* _Exercise directions_:
Among the records below, the line containing "Left hand at" marks the start. Output it and all lines after it exactly.

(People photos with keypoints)
- - - - -

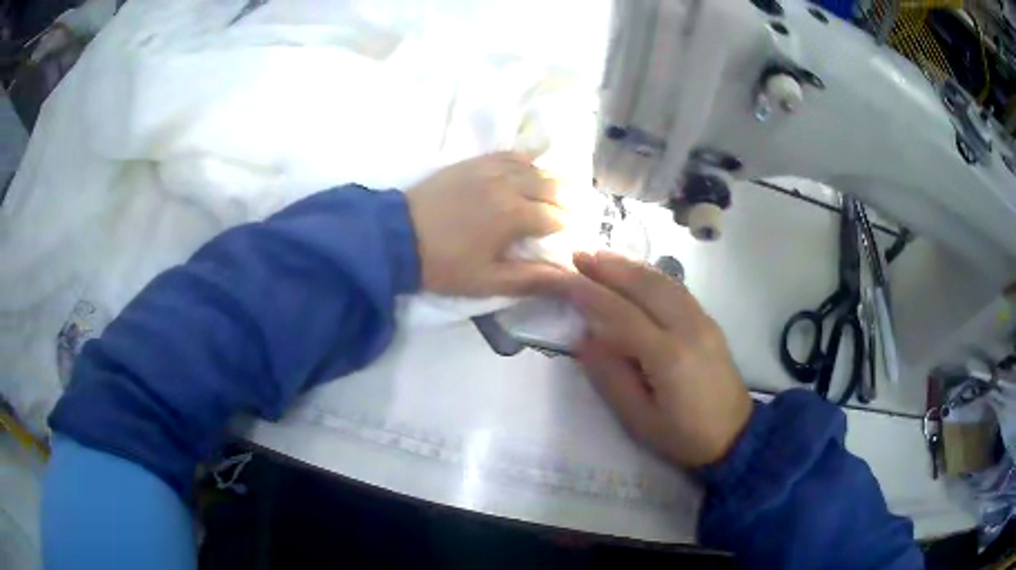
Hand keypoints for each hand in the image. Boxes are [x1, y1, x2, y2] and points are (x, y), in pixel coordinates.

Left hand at [407, 152, 568, 296]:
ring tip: (564, 190)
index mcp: (514, 216)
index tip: (579, 237)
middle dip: (570, 200)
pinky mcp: (473, 163)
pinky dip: (527, 162)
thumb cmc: (443, 264)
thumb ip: (530, 279)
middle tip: (581, 211)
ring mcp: (489, 169)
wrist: (396, 237)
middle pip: (552, 187)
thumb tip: (568, 278)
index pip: (556, 218)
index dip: (571, 228)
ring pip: (534, 168)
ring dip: (553, 179)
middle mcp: (508, 185)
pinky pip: (509, 155)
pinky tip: (532, 168)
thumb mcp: (486, 281)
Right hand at [564, 251, 752, 468]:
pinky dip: (652, 275)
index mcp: (668, 356)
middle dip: (610, 268)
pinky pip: (677, 289)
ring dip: (631, 266)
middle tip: (579, 255)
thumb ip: (610, 376)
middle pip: (646, 287)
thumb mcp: (638, 419)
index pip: (622, 314)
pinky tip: (637, 272)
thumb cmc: (682, 436)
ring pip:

- - - - -

* _Task solution_:
Left hand at [407, 152, 568, 296]:
ring tip: (564, 190)
index mcp: (514, 216)
index tip: (579, 237)
middle dip: (570, 200)
pinky mcp: (473, 163)
pinky dip: (527, 162)
thumb cmc: (443, 264)
thumb ip: (530, 279)
middle tip: (581, 211)
ring mcp: (489, 169)
wrist: (396, 237)
middle pip: (552, 187)
thumb tip: (568, 278)
index pip: (556, 218)
index dip: (571, 228)
ring pip: (534, 168)
ring dip: (553, 179)
middle mcp: (508, 185)
pinky pip: (509, 155)
pinky tip: (532, 168)
thumb mcp: (486, 281)
Right hand at [564, 251, 752, 468]:
pinky dip: (652, 275)
index mcp: (668, 356)
middle dip: (610, 268)
pinky pip: (677, 289)
ring dip: (631, 266)
middle tip: (579, 255)
thumb ip: (610, 376)
middle pip: (646, 287)
thumb mcp: (638, 419)
index pip: (622, 314)
pinky tip: (637, 272)
thumb cmc: (682, 436)
ring pip:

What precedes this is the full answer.